Donald Trump s’en est pris vendredi soir à la Banque mondiale sur Twitter, reprochant à l’institution financière internationale de prêter de l’argent à la Chine. «Pourquoi la Banque mondiale prête-t-elle de l’argent à la Chine ? Comment cela peut-il être possible ? La Chine a plein d’argent, et quand ils n’en ont pas ils le créent. STOP!», s’est indigné le président américain sur Twitter.

Trump a ainsi réitéré une position défendue de longue date par son administration, y compris par David Malpass – l’actuel président de la Banque élu en avril de cette année – quand il était responsable des affaires internationales au Trésor américain, jusqu’à son élection à la tête de la Banque.

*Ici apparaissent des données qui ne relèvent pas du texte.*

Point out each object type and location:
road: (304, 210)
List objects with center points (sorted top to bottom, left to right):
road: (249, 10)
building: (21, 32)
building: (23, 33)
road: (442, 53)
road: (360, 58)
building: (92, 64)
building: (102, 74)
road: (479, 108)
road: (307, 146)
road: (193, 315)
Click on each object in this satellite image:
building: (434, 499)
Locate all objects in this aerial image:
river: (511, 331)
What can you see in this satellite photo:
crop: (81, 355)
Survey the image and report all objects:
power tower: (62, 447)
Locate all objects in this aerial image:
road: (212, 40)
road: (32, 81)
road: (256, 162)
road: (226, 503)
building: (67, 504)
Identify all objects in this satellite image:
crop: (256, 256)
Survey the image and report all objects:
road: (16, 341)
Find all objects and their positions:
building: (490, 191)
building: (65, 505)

Le président amplifie le message de son secrétaire au Trésor, Steven Mnuchin. Ce dernier avait indiqué jeudi devant une commission de la Chambre des représentants que les Etats-Unis avaient exprimé leur «objection au programme» pluriannuel de prêts et de projets de la Banque mondiale en Chine. Ce dernier a néanmoins été adopté jeudi. Il prévoit de réduire les montants des prêts à la Chine qui seront aussi plus sélectifs sur la période 2020 – 2025.
Ce programme «est le reflet de l’évolution de notre relation avec la Chine», avait souligné jeudi Martin Raiser, le directeur Chine de la Banque, dans un communiqué. «Notre engagement sera de plus en plus sélectif», avait-il ajouté.
Mais cette réduction ne suffit pas à Washington, dont l’argument est simple: la deuxième économie mondiale est assez riche pour se financer toute seule et ne pas dépendre de prêts de la Banque mondiale, qui est censée apporter des ressources financières aux pays plus pauvres.
Mais la prise de position très publique du président arrive aussi en pleines négociations avec Pékin pour tenter de mettre fin à la guerre commerciale déclenchée il y a 18 mois par le président américain. Il entend forcer la Chine à faire des concessions en matière de protection des entreprises américaines dans le pays, et réduire le fort excédent commercial avec Washington.
Une grande incertitude règne sur la date d’un éventuel accord partiel, pourtant annoncé comme imminent par Trump en octobre mais qui semble tarder à se concrétiser.